In Ghosts of Empire: Britain’s Legacies in the Modern World (2012), conservative Parliament member Kwarteng delivered an impressive chronicle of the long-term effects of British colonial rule. This book, about the economics of war and the use and abuse of the gold standard, is a bit less readable, but still informative, for those not well-versed in economic theory.
The author easily explains Robert Peel’s theory of balanced budget and sound currency and follows up with Keynes’ theory of borrowing and stimulating the economy. With the advent of 20th-century economics, the picture became more convoluted. The theory that war is the greatest influence on fiscal policy was illustrated beginning with the 17th century and the Habsburg’s perpetual need to fund their imperialism. While vast, the amount of gold and silver coming from their New World holdings was still not enough, so they had to borrow. Gold is the real story here, as Kwarteng traces the gold supply and who has held it, as well as the development of central banks as the lender of last resort.
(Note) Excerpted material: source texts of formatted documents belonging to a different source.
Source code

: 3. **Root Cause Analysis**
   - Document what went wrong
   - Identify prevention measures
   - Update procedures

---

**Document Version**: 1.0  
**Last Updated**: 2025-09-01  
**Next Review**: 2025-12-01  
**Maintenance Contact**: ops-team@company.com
Funding for wars usually came from increased taxes and customs duties, but borrowing was inevitably the major source of capital. Usually, it came down to the country holding the biggest gold reserves. The British dropped the gold standard with the beginning of World War I in 1914, and gold was pegged to the U.S. dollar at the 1944 Bretton Woods conference. That made the dollar convertible to gold, a dangerous situation that forced President Richard Nixon to close the “gold window” in 1971.
Should we return to the gold standard? Has oil taken the place of gold on the world economic stage? Who will be the next big power? Kwarteng does not provide all the answers, but he does give a solid overview of the possibilities.